- Action item -
Among the entries below, only the lines starting at the one with "Biên Hòa: 24" and ending at the one with "Bình Định: 1002", both included, are to be printed exactly.

*** Records for this task Section Begins ***

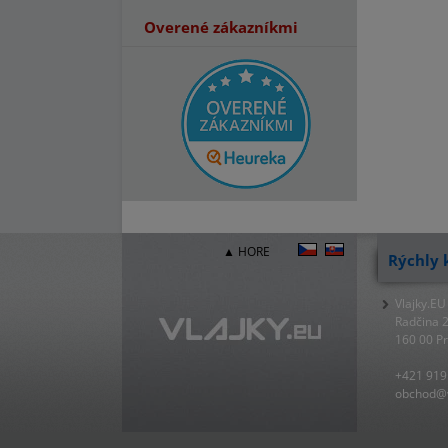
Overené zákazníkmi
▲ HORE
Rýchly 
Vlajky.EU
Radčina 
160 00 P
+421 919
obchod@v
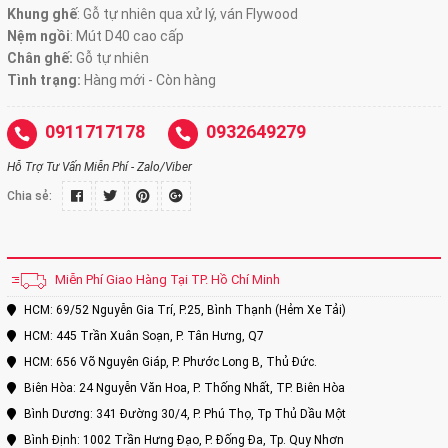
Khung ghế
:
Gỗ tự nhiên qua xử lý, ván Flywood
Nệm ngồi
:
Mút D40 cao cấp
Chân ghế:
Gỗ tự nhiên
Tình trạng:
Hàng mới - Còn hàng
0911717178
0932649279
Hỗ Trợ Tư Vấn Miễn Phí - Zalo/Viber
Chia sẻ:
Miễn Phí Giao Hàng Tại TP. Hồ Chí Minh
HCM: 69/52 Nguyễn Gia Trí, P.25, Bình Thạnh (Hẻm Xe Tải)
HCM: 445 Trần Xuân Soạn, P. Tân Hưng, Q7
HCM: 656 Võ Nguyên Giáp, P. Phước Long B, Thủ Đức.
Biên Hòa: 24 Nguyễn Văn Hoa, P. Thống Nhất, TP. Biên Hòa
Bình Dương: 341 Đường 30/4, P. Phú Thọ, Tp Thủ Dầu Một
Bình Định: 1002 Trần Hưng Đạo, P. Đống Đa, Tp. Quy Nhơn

*** Records for this task Section Ends ***
*** Records for this task Section Begins ***

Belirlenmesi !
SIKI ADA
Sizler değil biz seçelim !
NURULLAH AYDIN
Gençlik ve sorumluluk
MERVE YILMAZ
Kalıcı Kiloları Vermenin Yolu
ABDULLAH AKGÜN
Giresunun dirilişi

*** Records for this task Section Ends ***

- Finished task -
Biên Hòa: 24 Nguyễn Văn Hoa, P. Thống Nhất, TP. Biên Hòa
Bình Dương: 341 Đường 30/4, P. Phú Thọ, Tp Thủ Dầu Một
Bình Định: 1002 Trần Hưng Đạo, P. Đống Đa, Tp. Quy Nhơn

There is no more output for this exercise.